Publication: The Day
The War of 1812 arguably could be described as a confrontation that changed nothing in terms of boundaries between Great Britain and the United States. But the war fought on the high seas is considered by some to be the United States' second War of Independence.
"The rule that came out of the War of 1812 was 'Don't mess with America,'" said James Tertius De Kay, who wrote "The Battle of Stonington. "The war made it very clear that Britain no longer looked at America as a colony.''
To commemorate the 200th anniversary of the war, locals are taking a closer look at how the battles affected the region - from blockades that shut down commerce on the Connecticut shore to the changes that were forced upon Fishers Island.

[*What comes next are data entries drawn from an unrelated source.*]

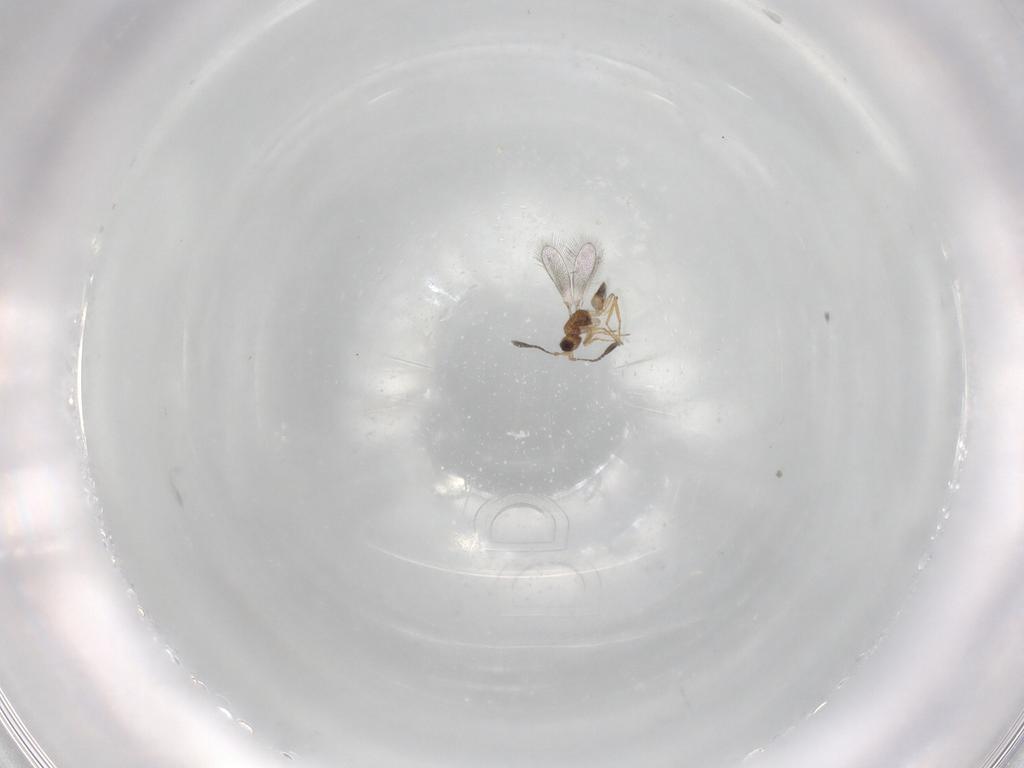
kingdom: Animalia
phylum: Arthropoda
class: Insecta
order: Hymenoptera
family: Mymaridae
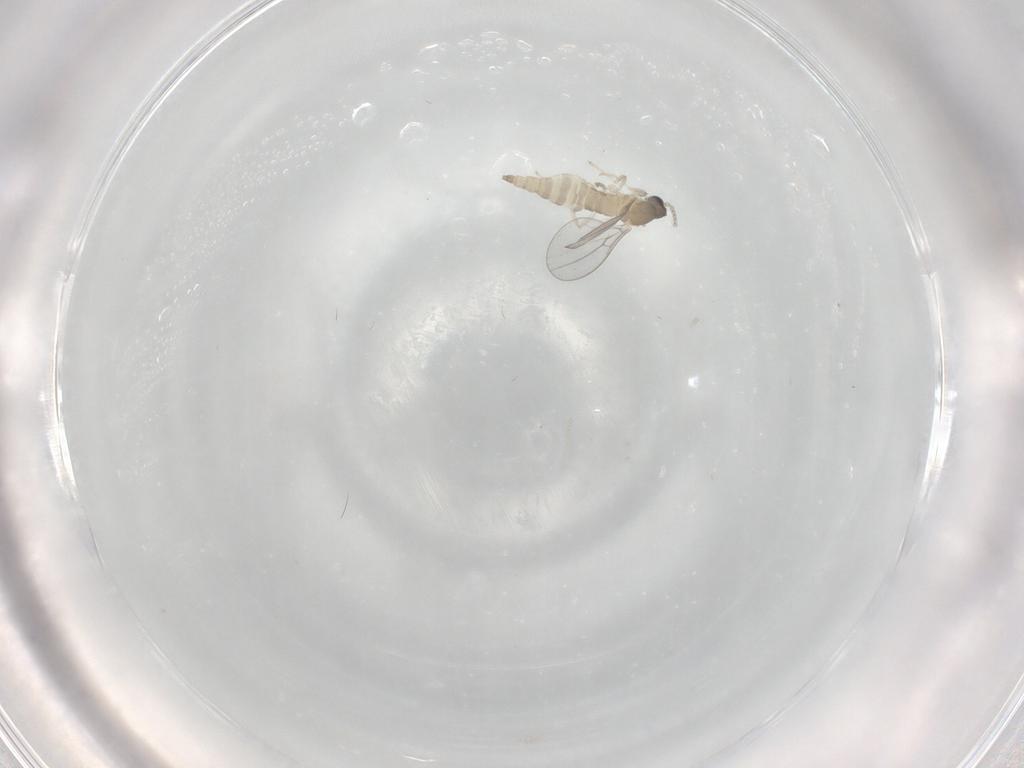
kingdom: Animalia
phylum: Arthropoda
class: Insecta
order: Diptera
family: Cecidomyiidae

"Fishers Island was used as a watering spot; the British dug wells for water for their fleet; they used it for a burial ground; spies and prisoners under British control were dropped off there," said Pierce Rafferty, director of the Henry L. Ferguson Museum on Fishers Island. "Fishers Island went into agricultural decay."

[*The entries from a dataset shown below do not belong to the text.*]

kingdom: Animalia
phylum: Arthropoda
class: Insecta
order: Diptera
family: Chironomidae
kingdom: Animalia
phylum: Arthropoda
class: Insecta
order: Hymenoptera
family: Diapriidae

De Kay and Ferguson participated in a panel discussion held last week at the Lyman Allyn Museum, which will open an exhibit July 6 about the bicentennial of the war.
"The Rockets' Red Glare: The War of 1812 in Connecticut," is a collaboration with the Ferguson Museum, Stonington and New London County historical societies, the New London Maritime Society, Mystic Seaport and Lyman Allyn. Artifacts from all five organizations, as well as items from private collections will be on display. It will include the 16-stripe American flag that flew over the defenders of Stonington who kept the British at bay during a four-day battle in 1814.
As a precursor to the exhibit, the museum held the panel discussion, which also included Fred Calabretta, curator of collections and oral history at Mystic Seaport; Helen Rozwadowski, coordinator of maritime studies at the Avery Point campus of the University of Connecticut; and Ben Wilkinson, a junior at Fishers Island School, who is a sailing expert.
"Maps of the Region from 1600s to the 1800s," an exhibit of reproductions of early Dutch, English and American maps of Long Island Sound and the region, is also on display in the Glassenberg Gallery through April 5.
Last week the museum hosted a group of students from Fishers Island School, who presented "Encountering the War of 1812; View from the Classroom." The program included a 60-second history of the War of 1812; and a talk radio show based on materials from the Ferguson museum from 1804 to 1814.
The students will return to the Lyman Allyn in the next school year to view the full exhibit, said Mollie Clarke, director of education at Lyman Allyn.
"I think this was fabulous,'' she said of the collaboration with the museum and the school. "We brought in a new audience and they'll be back in the fall."